SCHUMANN: Kerner Lieder, Op. 35; Lenau Lieder und Requiem, Op. 90; Liederkreis, Op. 39. Darren Chase, baritone; Sergey Schepkin, piano. Arabesque Recordings Z6852 (download only). TT: 79.12.
Darren Chase's Schumann program has a great deal to offer. The baritone has a firm, compact voice that takes on a brighter colour as it ascends. The head voice functions well enough to allow him to access an open, proclamatory tone across a range of dynamics, as well as to scale down to a nice, supported mezza voce in Wanderung, the opening of Erstes Grün, and the third and fourth strophes of Die Sennin. Musically, his intonation is impeccable, and his rhythmic address, even in the more ruminative songs, is trenchant and alert.

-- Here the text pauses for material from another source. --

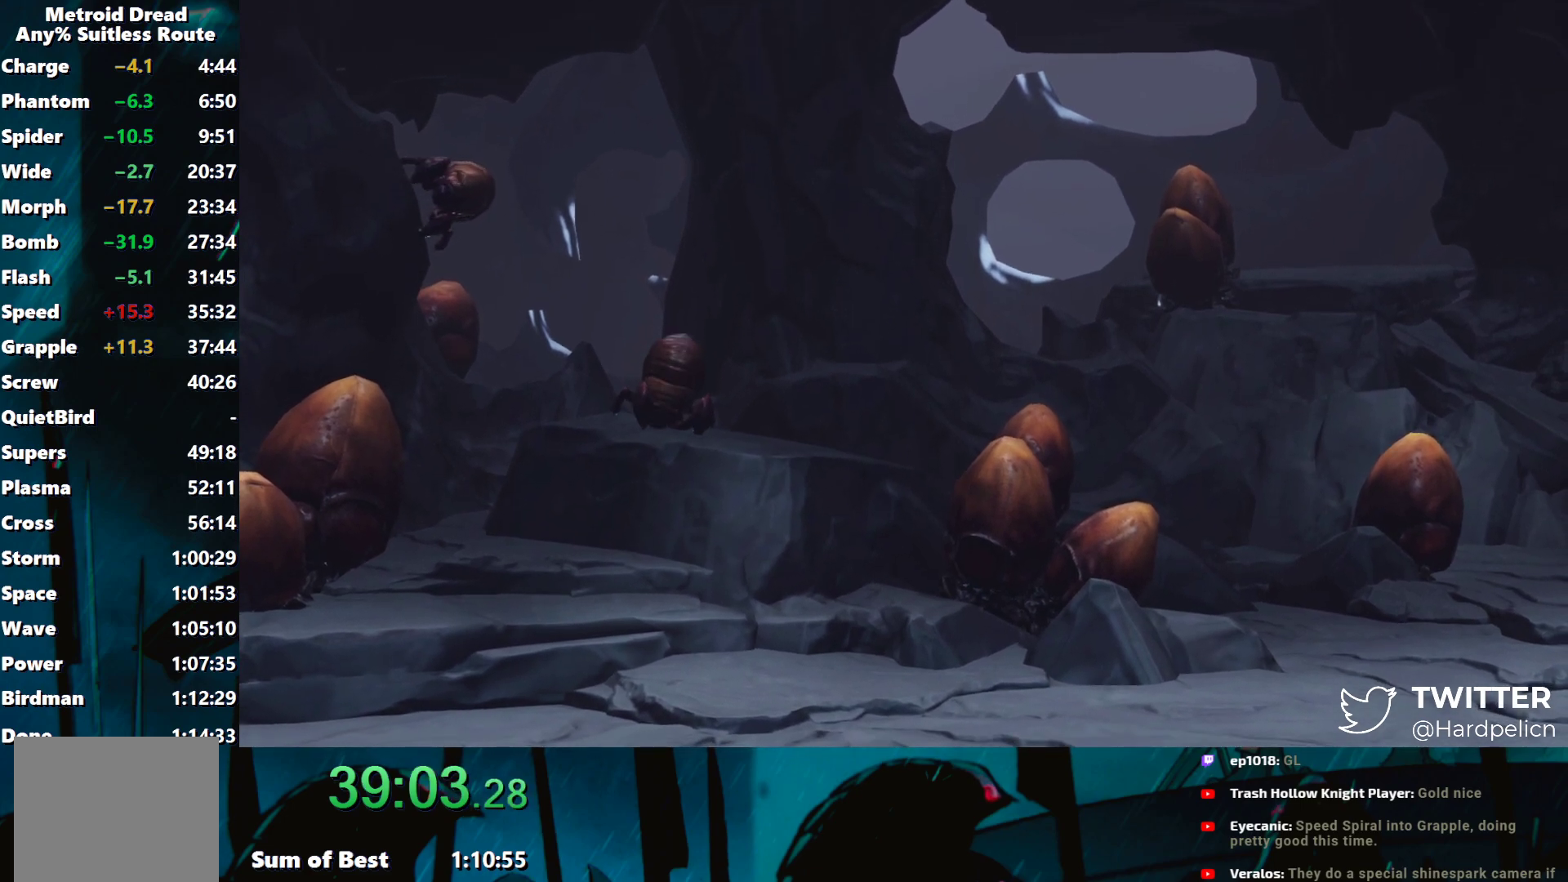
{"buttons": [], "left_stick": "center", "events": [[17, "left_stick", "right"], [83, "X", "down"], [267, "X", "up"], [333, "left_stick", "center"]]}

Chase's forthright interpretive instincts are a welcome change from the sort of preciousness sometimes heard in this repertoire. His basic stance is extrovert: not externalized by any means, but adopting a presentational demeanor more readily associated with the opera stage than the recital platform. The Opus 39 Liederkreis, many songs of which benefit from directness and urgency, is thus the most successful of these performances.
That's not to dismiss Chase's readings of the simpler narrative songs, however, where his natural-sounding inflection of German—unencumbered by the affected "closed" vowels beloved in the universities—produces a conversational immediacy. In songs such as Einsamkeit, from the Lenau group, the singer conveys spiritual unease without compromising the vocal line. He projects the ambiguous balance of joy and spiritual pain in Requiem as surely as the quiet affirmation of Auf das Trinkglas eines verstorbenen Freundes, or the mournful dignity of the first In der Fremde in the Liederkreis. The end of Im Walde is marked by a simple, effective color change.
Some mild vocal snags remain to be worked out. Upward excursions, where tenorish overtones mix into Chase's basic baritonal timbre, aren't all handled elegantly. There are a few distracting lunges in Lust der Sturmnacht, the very first song in the program; the leap to "voll" in Frage is strenuous; in Stille Tränen, "Schmerz" is a self-conscious wail. Chase strains a bit in parts of Die Sennin—is he singing this in a tenor key? And the falsetto passages that depict the maiden's prayers in "Stirb, Lieb' und Freud", while accomplished, verge on parody. On the other hand, the the low bits of Auf das Trinkglas are weak, and it's hard for Chase to sustain a true legato in the low tessitura of Lied eines Schmiedes.
In many numbers, after the singer finishes, Schumann continues the narrator's thoughts in extended piano postludes: Sergey Schepkin colors and weights these passages impeccably, save for the fitful rubato in the postlude of Intermezzo. Elsewhere, he supports Chase with a lovely solid tone -- the Lied eines Schmiedes suggests "smithing," without clangor—and a wonderful flexibility, avoiding wilting sentimentality in the "weak" chromatic passages.
The program is only available in digital downloads, though I reviewed it from a private CD transfer. Unfortunately, no lossless formats are available. Amazon offers plausible mp3s at 262 Kbps; iTunes offers .aac files, its default format, at 256 Kbps. The Arabesque Records website offers downloadable texts.
Stephen Francis Vasta is a New York-based conductor, coach, and journalist.